Considering the history of America's roadside culinary treasures, Cheeburger Cheeburger has managed to capture one bit of the past with a degree of accuracy: the greasy spoon. Not the look, mind you, but the heavy, bloated, lingering regret after chomping down something at a bad highway joint. This is not a good restaurant. Indeed, after several trips to this location, we've had enough. We've vowed never to eat another burger.
Just a few comments from experience: First, order burgers cooked medium well. At that temperature the patty retains a nice balance of flavor and texture and evidence of quality beef--and we'll give them credit for good ingredients and hand-shaped burgers. Well-done orders shrivel into something gritty, bland and utterly unpleasant. Next, think for the cooks. The restaurant asks patrons to build their own creations from a list of eight cheeses and 23 free toppings, ranging from artichoke hearts to sun-dried tomatoes. Much of the blame, therefore, falls on those who order feta cheese, Grey Poupon and relish, or some other bizarre concoction. Still, sun-dried tomatoes come in Heimlich-inducing chunks. Guacamole was spread so thin as to be a non-factor, and kitchen staff piled horseradish in one spot rather than swirling it across the entire sandwich.

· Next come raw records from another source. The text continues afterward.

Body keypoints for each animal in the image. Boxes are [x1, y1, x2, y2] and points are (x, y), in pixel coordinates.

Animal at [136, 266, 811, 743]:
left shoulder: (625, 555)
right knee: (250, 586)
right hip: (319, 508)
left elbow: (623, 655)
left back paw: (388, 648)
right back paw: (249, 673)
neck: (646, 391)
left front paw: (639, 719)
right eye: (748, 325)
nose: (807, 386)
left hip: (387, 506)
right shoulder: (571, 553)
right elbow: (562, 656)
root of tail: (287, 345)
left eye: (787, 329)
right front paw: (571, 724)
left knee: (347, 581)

The result: nothing, nothing, nothing, WHOA!--a nasal-searing explosion. Finally, double-check before allowing the waiter to wander off to chat with his buddies. Service here is best described as slow, casual, poorly trained and unmotivated. Expect to wait 10 minutes or so for a simple vanilla shake, even on evenings only a few other patrons compete for the crew's attention. One staff member somehow translated "jalapeño" as "tomato" on a burger order. On another visit the waiter brought a dish of crumbled blue cheese when we ordered a salad with blue cheese dressing on the side. Eventually they corrected the mistake but stuck us with a bill for extra cheese.

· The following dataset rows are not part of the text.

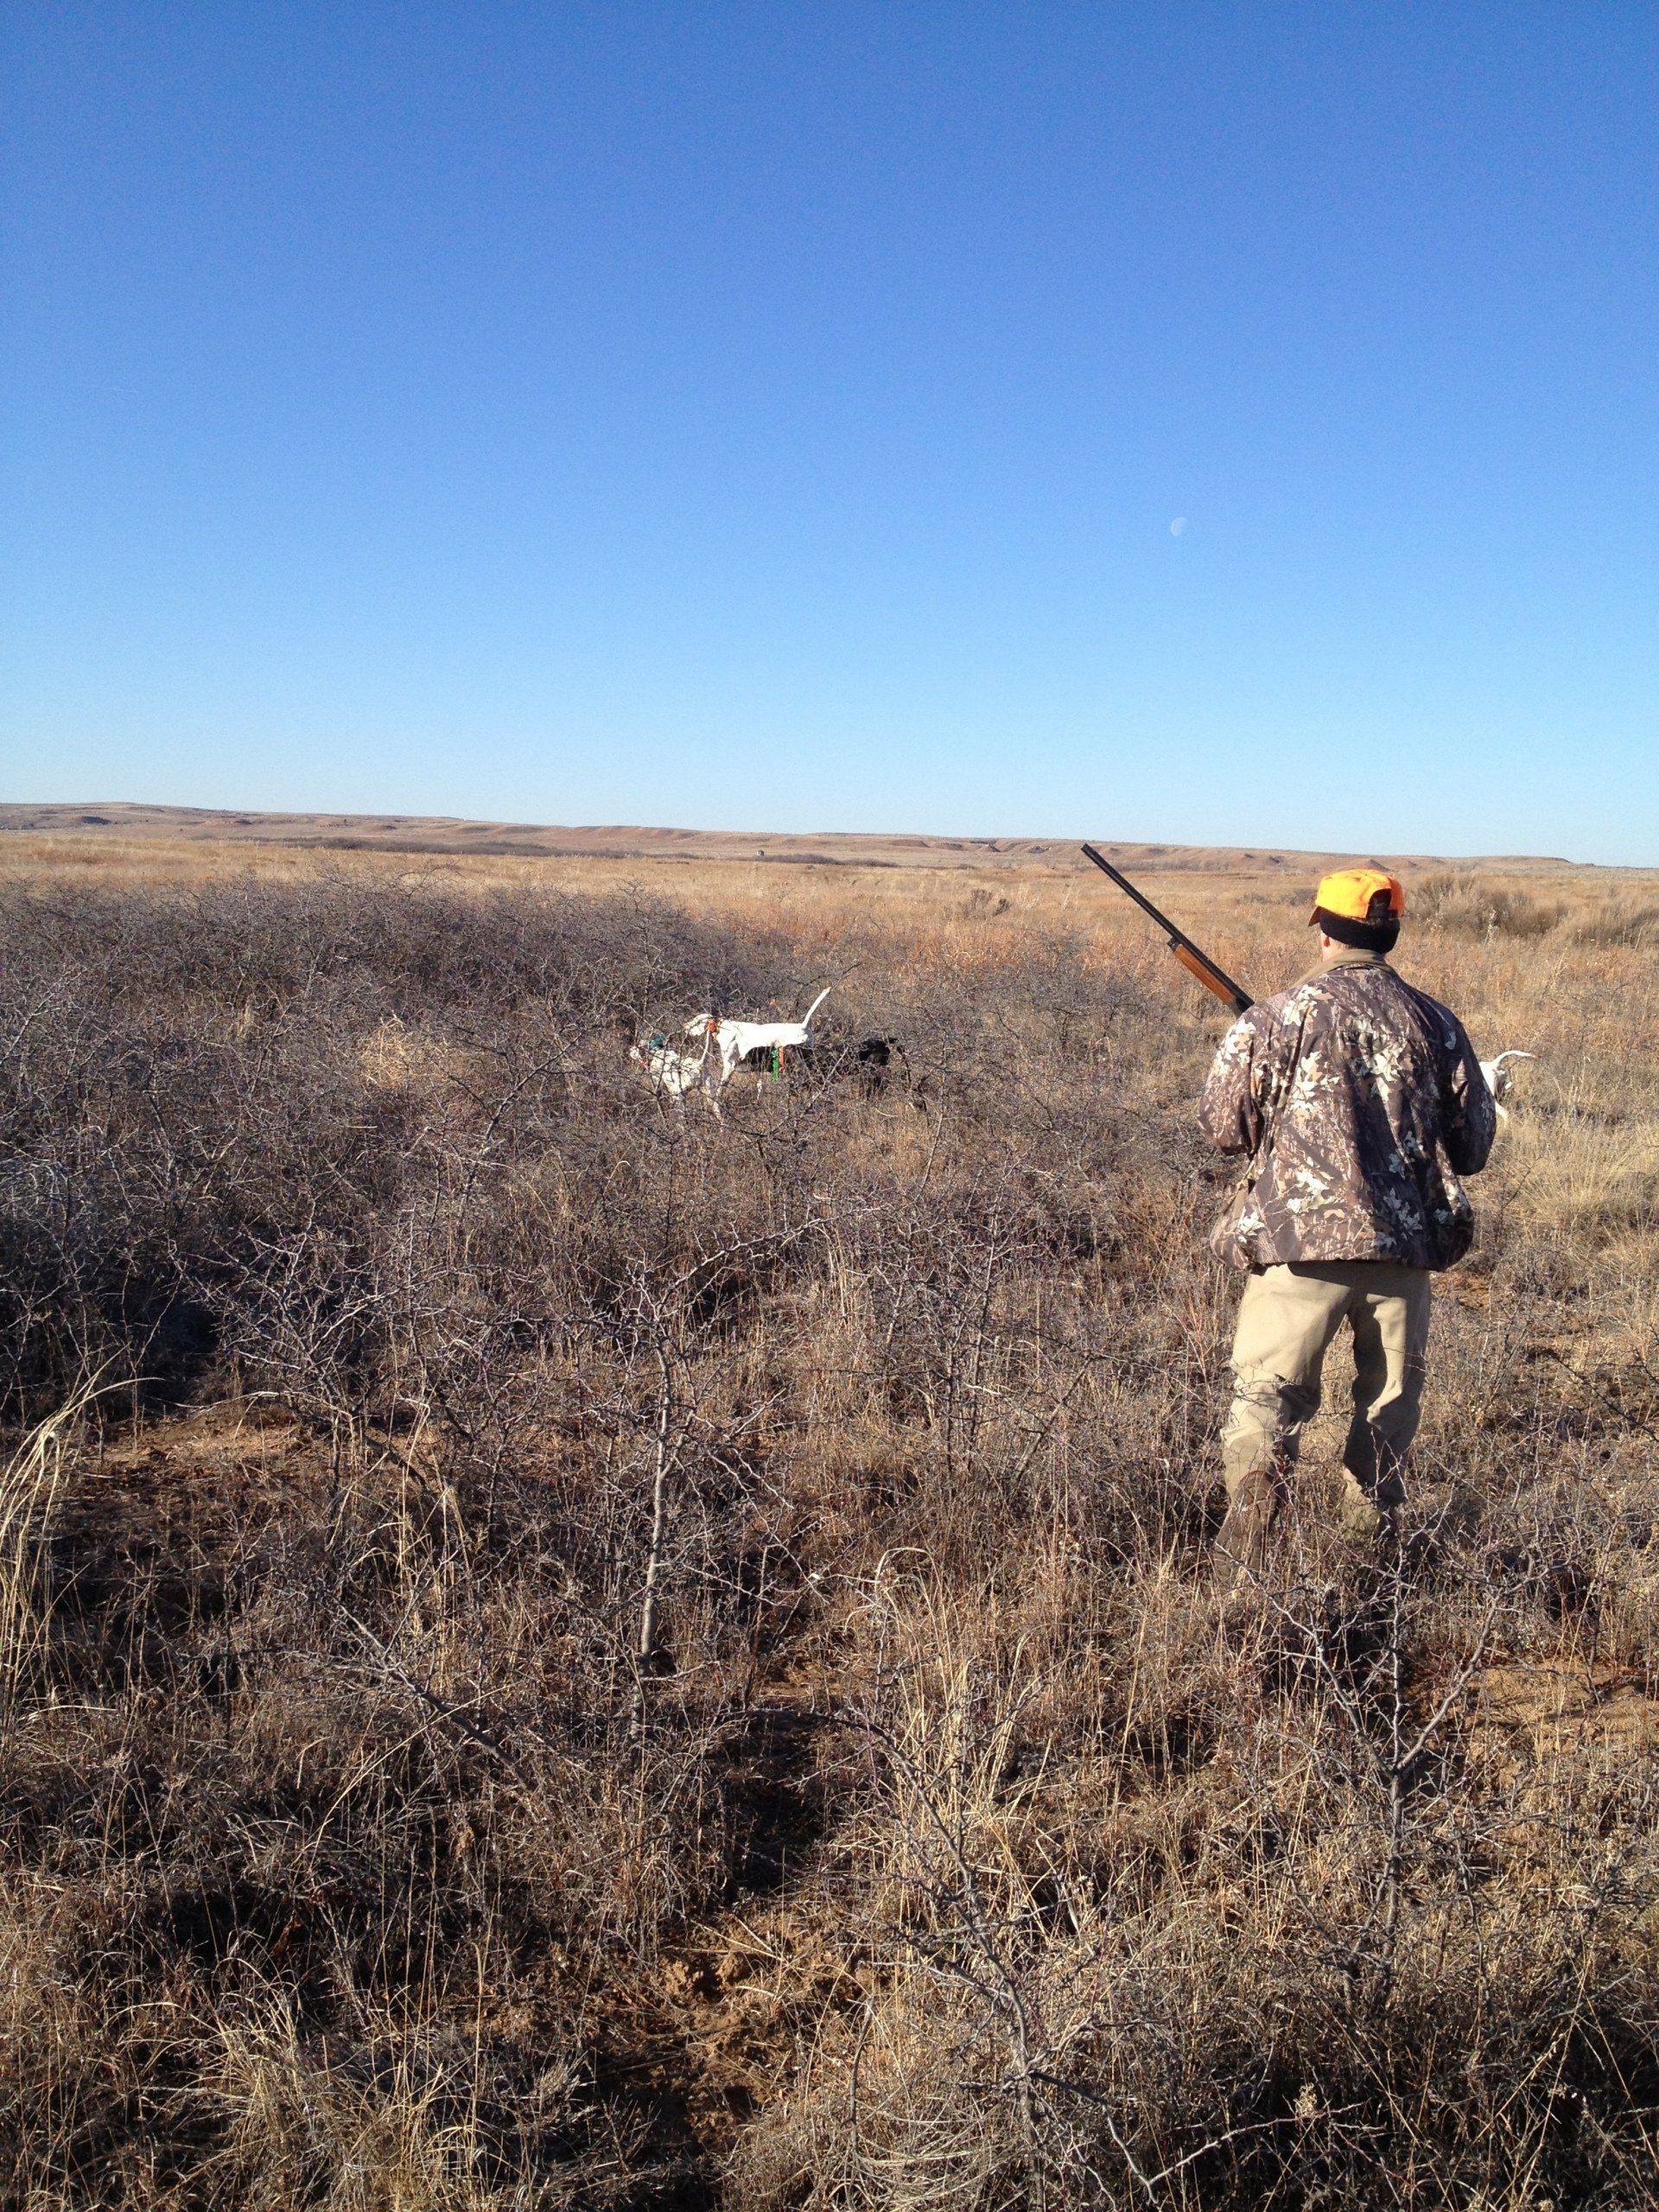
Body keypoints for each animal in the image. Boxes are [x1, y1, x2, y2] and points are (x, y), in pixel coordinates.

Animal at [681, 990, 831, 1092]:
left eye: (696, 1021)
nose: (684, 1026)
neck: (723, 1028)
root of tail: (803, 1026)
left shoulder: (730, 1066)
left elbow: (720, 1089)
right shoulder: (759, 1068)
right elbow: (760, 1085)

Oh, one more tip: Despite the variety of toppings, stick with lettuce and tomato. Or sneak a beer into the joint (it's alcohol-free). You'll need something to cut through the weighty sensation of grease. A couple of meals here puts Morgan Spurlock and his month-long ordeal at McDonald's to shame.

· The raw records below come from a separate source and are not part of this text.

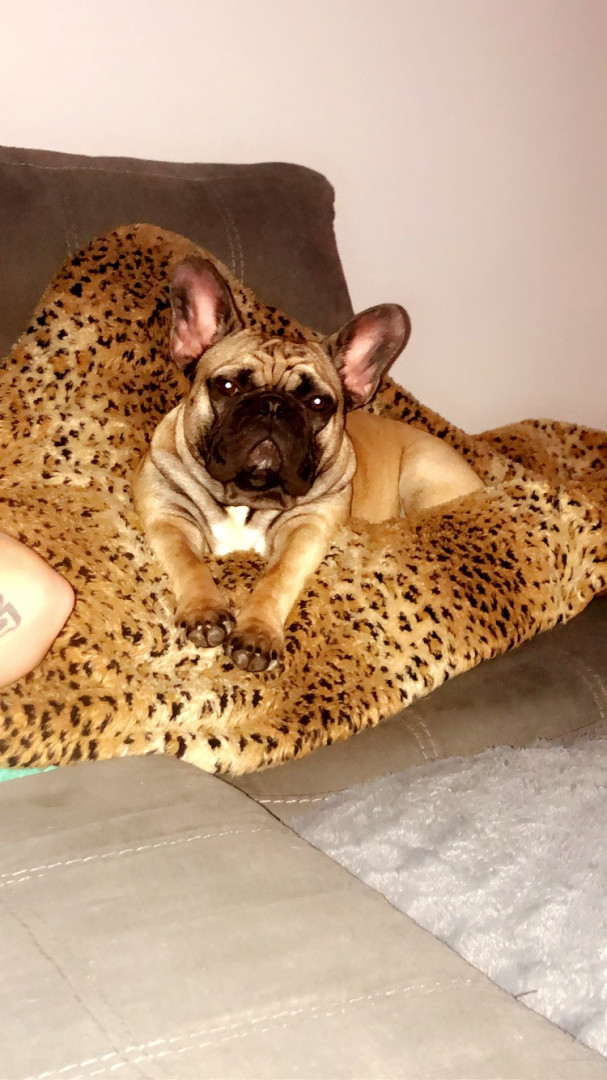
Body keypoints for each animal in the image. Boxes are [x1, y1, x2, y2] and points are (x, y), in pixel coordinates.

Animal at [134, 256, 484, 672]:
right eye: (228, 387)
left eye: (318, 403)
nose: (272, 406)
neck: (248, 493)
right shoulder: (168, 517)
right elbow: (187, 560)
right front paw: (205, 612)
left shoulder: (306, 529)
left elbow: (276, 577)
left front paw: (256, 634)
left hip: (420, 470)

Not to impugn the burgers themselves. It's the abundance of oily cheese--this being a cheeseburger place--and the cumulative effect of the fries. On one visit, the hand-cut potatoes sagged like Michael Jackson in a room full of adults. Limp and bleeding grease, they served merely as a sop for Cheeburger Cheeburger's heavy-handed dose of non-secret seasoning. The next time, one of the waiters (ours disappeared several times throughout the evening) brought a basket of potatoes straight from the fryer and, for a moment, we felt the delight of firm, slightly crisp french fries. But after 10 or 15 minutes sitting in a basket, exposed to the elements, they once again drooped into lifeless, inedible pools of stickiness.